This attribute corresponds to the simplified nitrogen balance originally calculated in the articles (e.g., the difference between the quantity of nitrogen in grains and the quantity of fixed aerial nitrogen). Nitrogen balance data were only reported if the attributes used to calculate them were not directly available from raw data (e.g., the quantity of nitrogen in grains and the quantity of fixed aerial nitrogen). This was the case for only three articles.

‘Crop_N_Soil_Quantity_Percentage_Seeding’ and ‘Crop_N_Soil_Quantity_Percentage_Harvest’ attributes

These two attributes correspond to the percentage or the quantity of soil nitrogen at seeding and at harvest, respectively.

‘Crop_N_Soil_Quantity_Percentage_Seeding_Type’, ‘Crop_N_Soil_Quantity_Percentage_Seeding_Depth’, ‘Crop_N_Soil_Quantity_Percentage_Seeding_Date’, ‘Crop_N_Soil_Quantity_Percentage_Harvest_Type’, ‘Crop_N_Soil_Quantity_Percentage_Harvest_Depth’ and ‘Crop_N_Soil_Quantity_Percentage_Harvest_Date’ attributes

These attributes correspond to (i) the type of nitrogen (e.g., nitrogen or nitrate or mineral), (ii) the depth of soil used to determine the percentage or the quantity of soil nitrogen and (iii) the date at which soil measurements were made. These attributes were reported at both seeding and harvest.

‘Crop_Water_Use_Balance’ attribute

This attribute corresponds to the water use or the water balance, according to the equation given in the selected articles. Data were reported in 6% of all crop*field site*growing season*treatment combinations. Water use (or water balance) varied both between grain legume species and between articles for a given species (Fig. 6). Median water use (or water balance) was lowest for Vigna aconitifolia (moth bean) and highest for Lablab purpureus (hyacinthbean).
Figure 6

Distribution of water use (mm) for 18 grain legume species.

Provided data:
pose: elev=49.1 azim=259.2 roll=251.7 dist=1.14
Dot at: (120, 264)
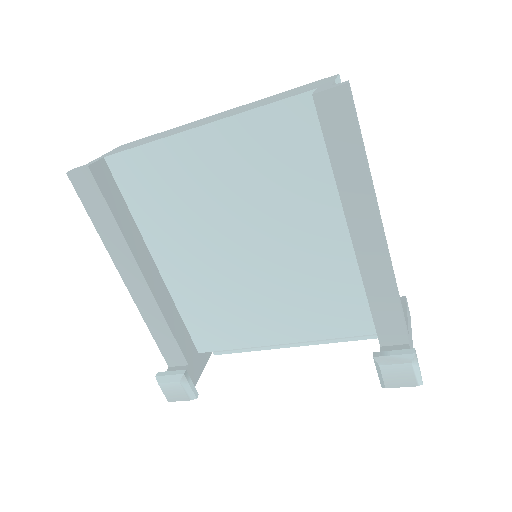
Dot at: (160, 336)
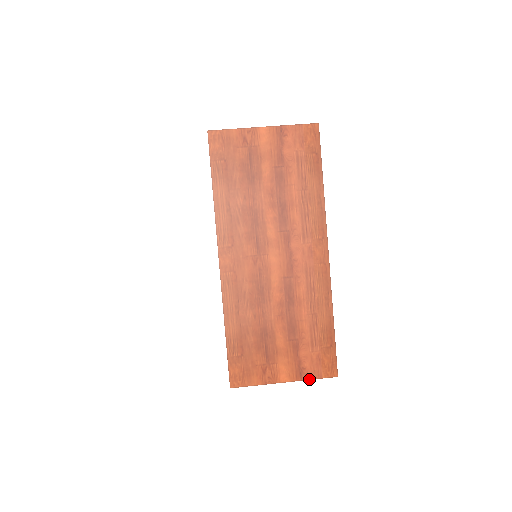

Required task: In the crop attribute text, which grain legume species had the highest median water use (or water balance)? The listing is separate material and has no connection to the crop attribute text.

Output of the task: Lablab purpureus (hyacinthbean).